- [Work instructions] In your copy of the data below, reproduce every entry exactly and omit the pictures.

((

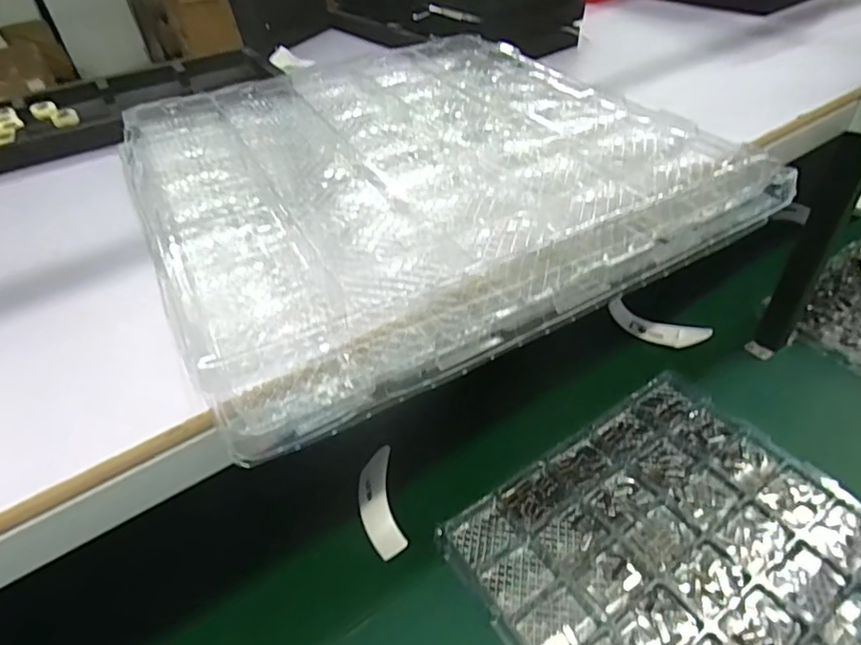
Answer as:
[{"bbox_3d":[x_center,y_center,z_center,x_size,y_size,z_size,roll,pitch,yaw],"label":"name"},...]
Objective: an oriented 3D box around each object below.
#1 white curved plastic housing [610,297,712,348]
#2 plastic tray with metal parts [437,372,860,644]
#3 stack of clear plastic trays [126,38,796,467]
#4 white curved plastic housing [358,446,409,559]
[{"bbox_3d":[0.425,0.005,1.030,0.181,0.030,0.068,18,47,24],"label":"white curved plastic housing"},{"bbox_3d":[0.349,0.328,0.685,0.495,0.027,0.508,-26,46,-22],"label":"plastic tray with metal parts"},{"bbox_3d":[-0.030,-0.179,0.580,0.525,0.060,0.560,-24,43,-19],"label":"stack of clear plastic trays"},{"bbox_3d":[-0.074,0.262,0.798,0.054,0.038,0.158,-11,42,-7],"label":"white curved plastic housing"}]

))

- [Written answer]
Answer as:
[{"bbox_3d":[x_center,y_center,z_center,x_size,y_size,z_size,roll,pitch,yaw],"label":"name"},...]
Objective: an oriented 3D box around each object below.
#1 white curved plastic housing [610,297,712,348]
#2 plastic tray with metal parts [437,372,860,644]
#3 stack of clear plastic trays [126,38,796,467]
#4 white curved plastic housing [358,446,409,559]
[{"bbox_3d":[0.425,0.005,1.030,0.181,0.030,0.068,18,47,24],"label":"white curved plastic housing"},{"bbox_3d":[0.349,0.328,0.685,0.495,0.027,0.508,-26,46,-22],"label":"plastic tray with metal parts"},{"bbox_3d":[-0.030,-0.179,0.580,0.525,0.060,0.560,-24,43,-19],"label":"stack of clear plastic trays"},{"bbox_3d":[-0.074,0.262,0.798,0.054,0.038,0.158,-11,42,-7],"label":"white curved plastic housing"}]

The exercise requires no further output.